» **To do**
Copy out the whole listing exactly as given. Skip the pictures.

» **Source material**
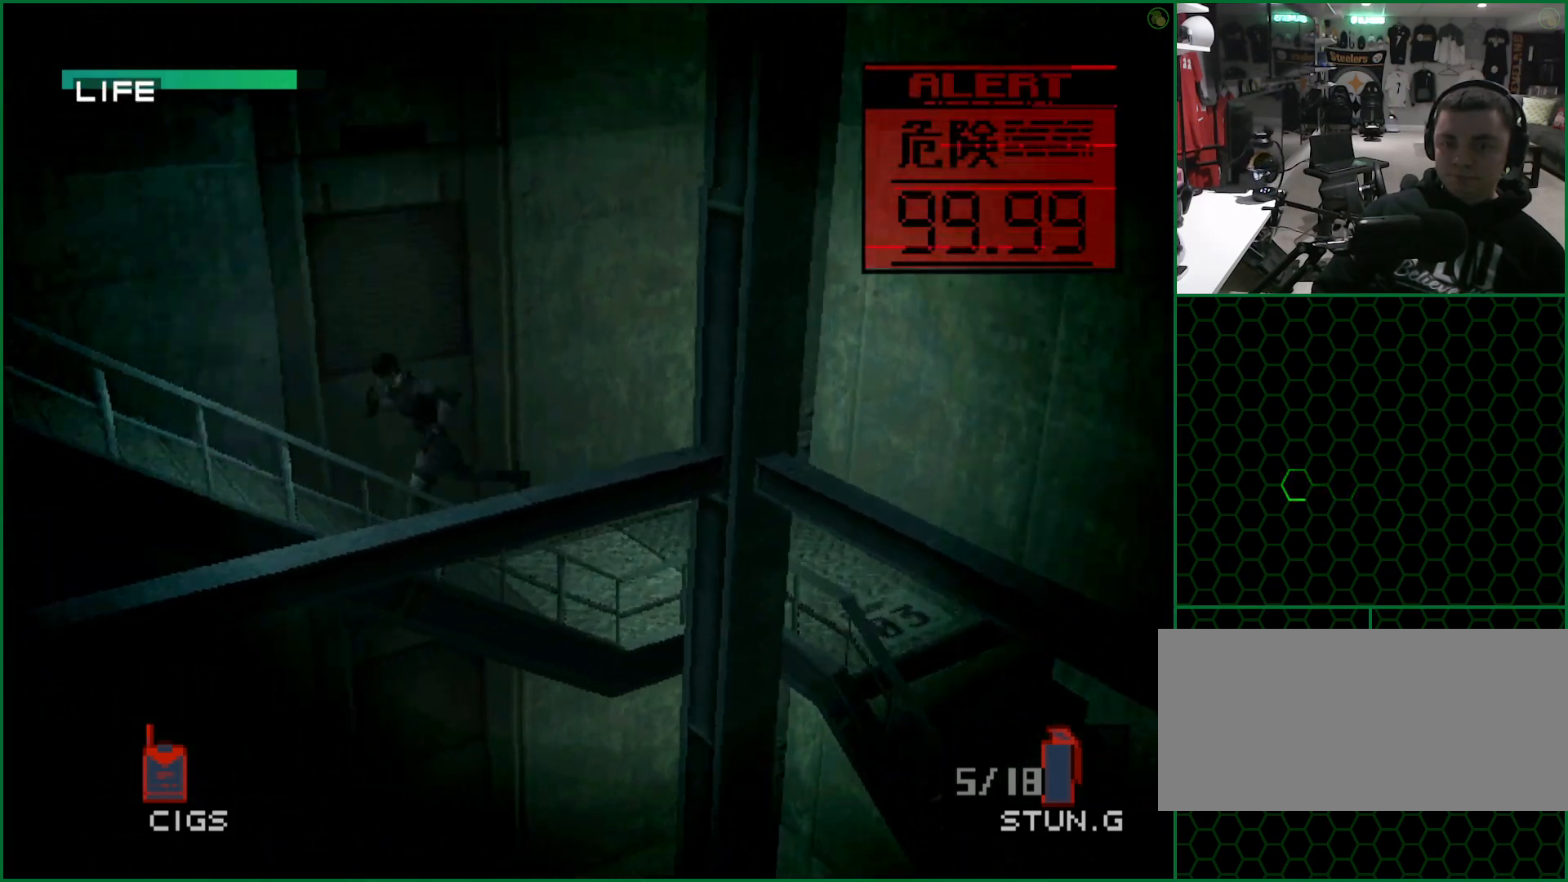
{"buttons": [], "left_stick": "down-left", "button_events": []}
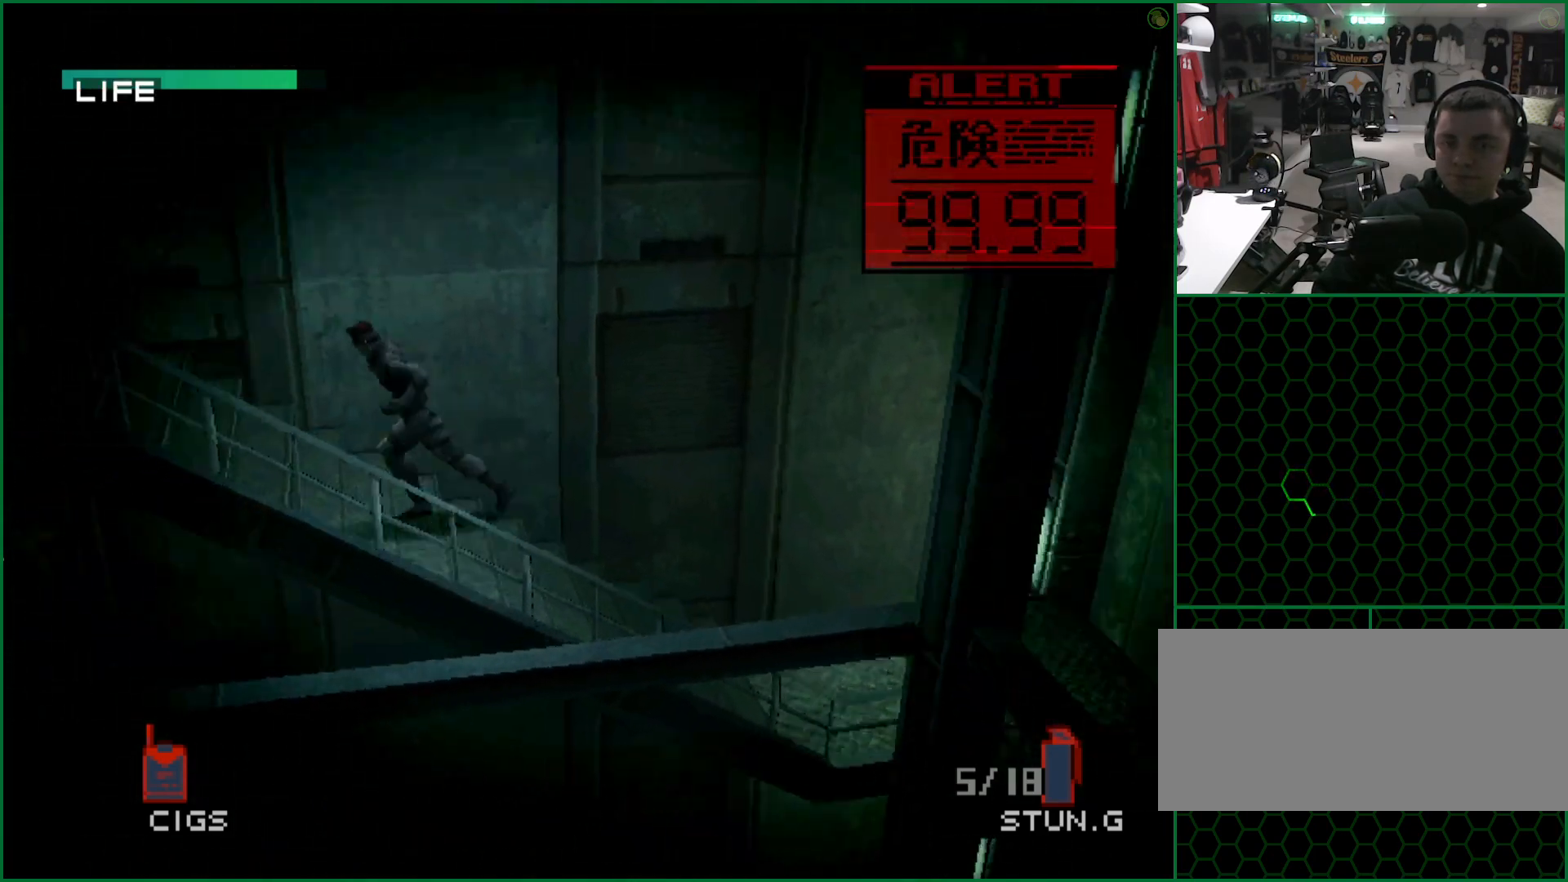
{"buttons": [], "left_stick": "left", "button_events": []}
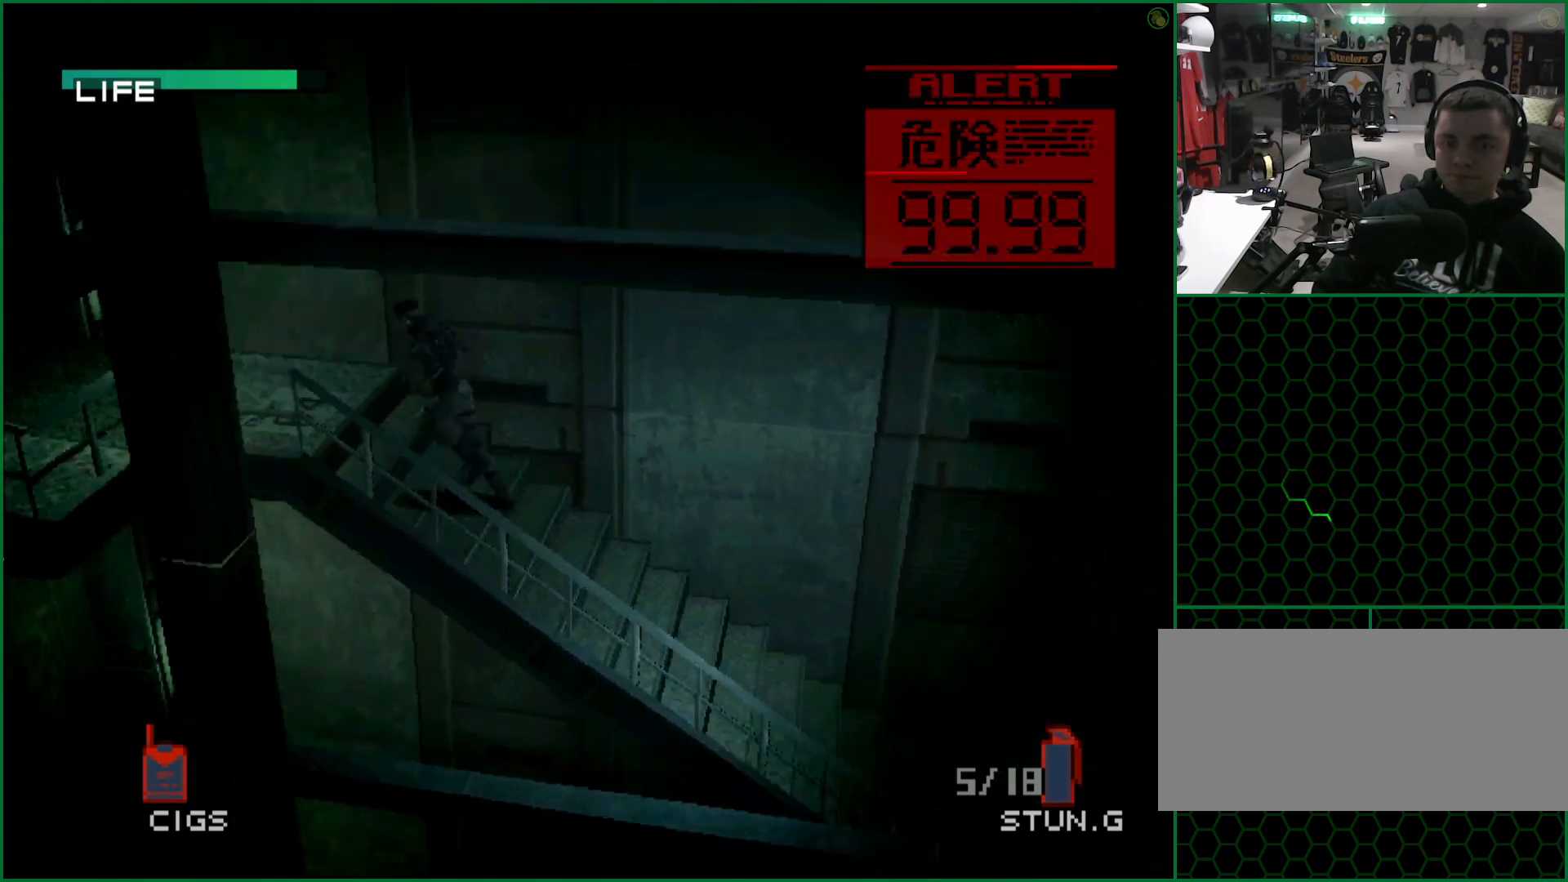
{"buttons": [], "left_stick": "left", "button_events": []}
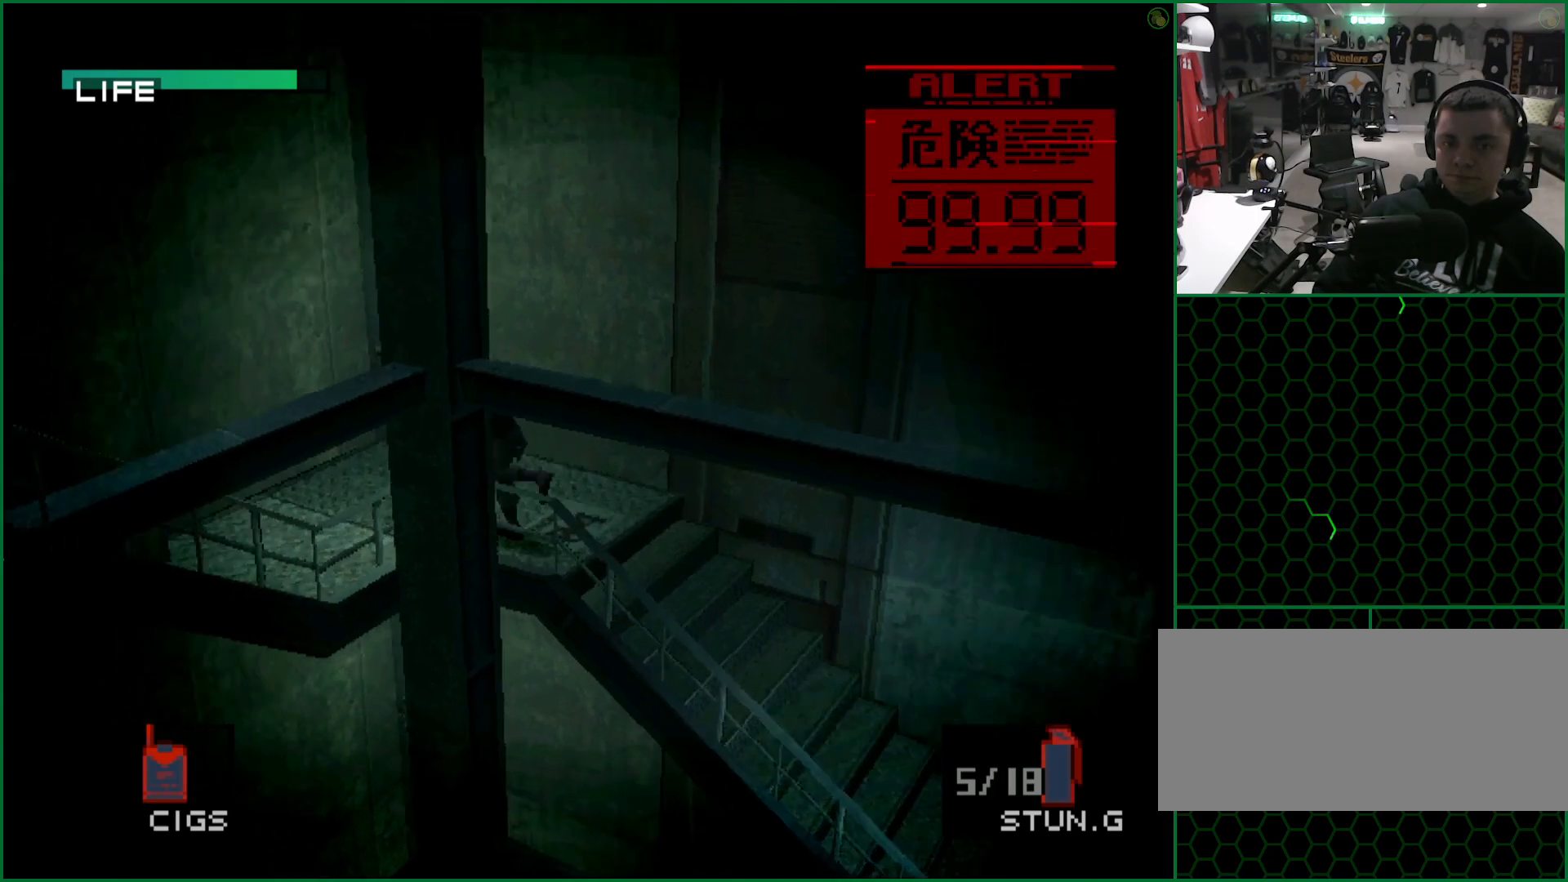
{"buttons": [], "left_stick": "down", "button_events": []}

» **Response below**
{"buttons": [], "left_stick": "down-left", "button_events": []}
{"buttons": [], "left_stick": "left", "button_events": []}
{"buttons": [], "left_stick": "left", "button_events": []}
{"buttons": [], "left_stick": "down", "button_events": []}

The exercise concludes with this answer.